Excerpt to read:

>>>>>

And in summary, the best practice I reckon is:

Use seed at initial stage. Use migration after initial stage.

Tian

On Sep 23, 11:05 am, Tianwen Chen <[email protected]> wrote:
> Hi everyone,
>
> I just want to raise a discussion as titled and try to find out some
> best practices.
>
> I personally choose migration over seed only when we need to make
> changes after the app is online.
>
> From what I can see, the purpose of seed is when you have a completely
> new database, you can populate essential data for the app to use. The
> purpose of migration is when you need to make changes to the database
> schema, or data which people don't suggest to.
>
> Let's now think about the following scenarios:
> 1. Initial stage of the app
>    Apparently, you should use seed in here instead of migration.
> 2. The app is already in production running, and you need to populate
> more data for some of the tables. For example, need to add more
> categories for products.
>    Here, you can use either seed or migration. But for seed, you need
> to identify the existing record in the database in case you might
> create duplicate records.

<<<<<

Bounding boxes and keypoints
>>>>>

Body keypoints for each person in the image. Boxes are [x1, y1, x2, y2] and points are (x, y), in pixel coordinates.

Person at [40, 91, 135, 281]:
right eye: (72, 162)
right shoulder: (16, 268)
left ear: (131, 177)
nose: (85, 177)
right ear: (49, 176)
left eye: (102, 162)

<<<<<
>>>>>

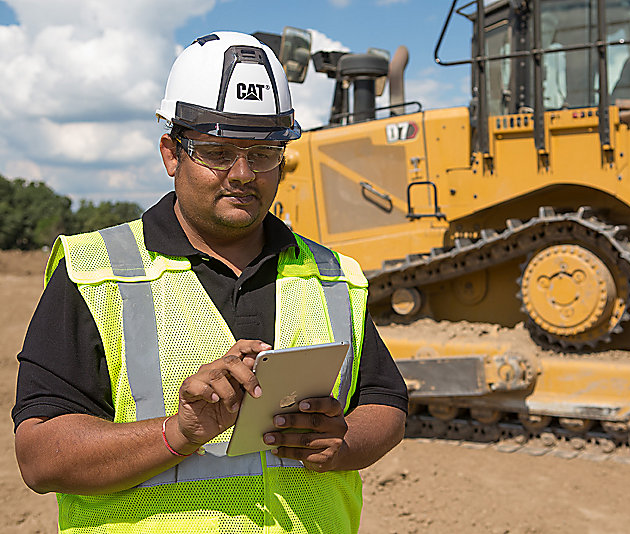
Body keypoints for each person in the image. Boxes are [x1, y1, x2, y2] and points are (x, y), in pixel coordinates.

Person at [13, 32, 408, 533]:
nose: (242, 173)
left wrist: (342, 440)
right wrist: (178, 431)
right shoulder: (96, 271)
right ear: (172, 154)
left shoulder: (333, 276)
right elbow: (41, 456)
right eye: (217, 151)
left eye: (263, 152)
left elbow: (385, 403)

<<<<<
>>>>>

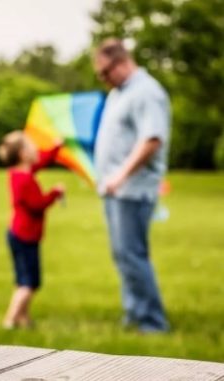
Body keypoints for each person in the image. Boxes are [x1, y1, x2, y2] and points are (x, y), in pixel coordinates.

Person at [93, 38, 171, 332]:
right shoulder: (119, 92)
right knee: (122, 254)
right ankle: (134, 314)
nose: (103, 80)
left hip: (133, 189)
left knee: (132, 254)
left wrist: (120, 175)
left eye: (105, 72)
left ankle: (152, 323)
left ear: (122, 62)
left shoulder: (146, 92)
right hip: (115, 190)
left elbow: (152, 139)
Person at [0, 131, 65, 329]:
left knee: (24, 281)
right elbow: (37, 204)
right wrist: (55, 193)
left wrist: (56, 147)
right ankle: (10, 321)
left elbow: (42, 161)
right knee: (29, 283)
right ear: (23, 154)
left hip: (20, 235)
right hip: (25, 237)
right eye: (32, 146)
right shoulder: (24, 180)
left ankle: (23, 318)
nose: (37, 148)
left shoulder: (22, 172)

<<<<<

Exercise aim:
Extend the discussion of database seeds versus migrations beyond its final sentence, keeping its quoted-reply format.

Response for this exercise:
> 3. The app is already in production running, and you need to remove
> some data in the database. For example, the client wants to remove the
> products and as well as their categories.
>    Here, you will prefer migration over seed. As seed shouldn't be
> used to remove data from literal.
>
> Let's now take a look at their benefits and drawbacks:
>
> Benefits of using seed:
> 1. separate the obligation of data populating from migration at
> initial stage, place the thing where it should be
>
> Drawbacks of using seed:
> 1. no timestamp, you can't trace the history when changes were made
> 2. have to prevent inserting duplicate records when you want to insert
> new record
> 2. no rollback as you just can't
> 3. it is not included in the db:migrate rake task, therefore, you have
> to run the db:seed every time after the deployment until you automate
> this process in capistrano.
> PS: by using seed_fu or other gems, you may now take off the second
> drawback.
>
> Benefits of using migration:
> 1. timestamp is provided
> 2. you can rollback the changes as you want
> 3. you can either insert, update, and delete data
>
> Drawbacks of using migration:
> 1. should separate the data changes and database schema changes.
> (Here, I want to say, even if I put the data manipulation in db
> migrate, there is no harm of doing this. If you want to argue this is
> messy, how does db migration doesn't look messy to you, the reason we
> want to have db migration is we wish to trace when we did the changes
> and whether we can revert. This is what seed not capable for.)
>
> Welcome to discuss:)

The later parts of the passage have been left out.